Crews gain ground on fires
Coeur d'Alene Press | UPDATED 13 years, 4 months AGO
BROWNING, Mont. (AP) - A pair of rare winter wildfires fueled by 60 mph gusts burned buildings and forced hundreds from their homes overnight on Montana's Blackfeet Indian Reservation, but better weather conditions on Thursday helped firefighters get a handle on the blazes.
The grass fires started around sundown Wednesday and together grew to 16,000 acres by early Thursday, said tribal spokesman Wayne Smith. At least 300 people were evacuated from homes and a boarding school, though no injuries had been reported.
"It's probably the biggest grass fire in reservation history," Smith said. "It was just a wall of fire heading east."
Smith estimated between 10 and 15 buildings were damaged or destroyed on the northwestern Montana reservation east of Glacier National Park. Fire incident commander Robert LaPlant confirmed Thursday evening that one home had been destroyed but did not yet know the total number of structures damaged.

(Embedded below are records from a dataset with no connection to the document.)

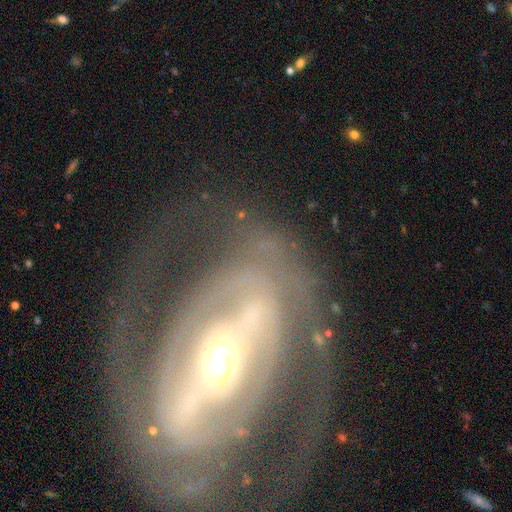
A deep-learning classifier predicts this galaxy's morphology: Smooth or featured?
  - featured or disk: 79% *
  - smooth: 13%
  - star or artifact: 8%
Edge-on disk?
  - no: 93% *
  - yes: 7%
Bar?
  - no: 40% *
  - strong: 33%
  - weak: 28%
Spiral arms?
  - yes: 74% *
  - no: 26%
Spiral winding?
  - tight: 44% *
  - medium: 36%
  - loose: 20%
Spiral arm count?
  - 2: 45% *
  - can't tell: 29%
  - 1: 9%
  - 3: 9%
  - 4: 5%
  - more than 4: 4%
Bulge size?
  - moderate: 62% *
  - small: 19%
  - large: 14%
  - dominant: 3%
  - none: 2%
Merging?
  - none: 50% *
  - major disturbance: 30%
  - minor disturbance: 17%
  - merger: 4%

J.R. Clark, a rancher who lives off Boarding School Road north of Browning, the site of the larger fire, said he and a hired hand ignored the mandatory evacuation order and stayed to fight the blaze.

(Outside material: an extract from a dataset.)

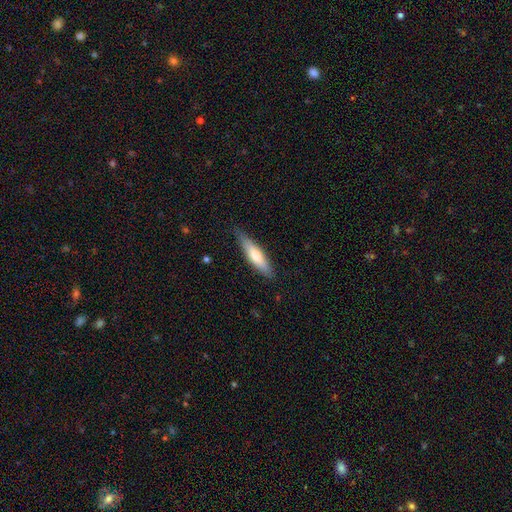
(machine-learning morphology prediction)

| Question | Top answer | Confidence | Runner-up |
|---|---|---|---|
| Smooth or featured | smooth | 60% | featured or disk (34%) |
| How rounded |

"I said, 'You're going to have to throw me in jail because I'm not leaving,"' Clark said. "I had to save my ranch."
The two of them used a tractor with an attached plow to attack the fire as it approached the main house.
After working from 6 p.m. until 3 a.m., the danger had passed. They were able to save Clark's house and another one across the highway, but a neighbor's house was destroyed, as was one of Clark's barns.
"It came up and jumped out of the river and down the hill and burned it down. There was nothing anybody could do to stop it," Clark said.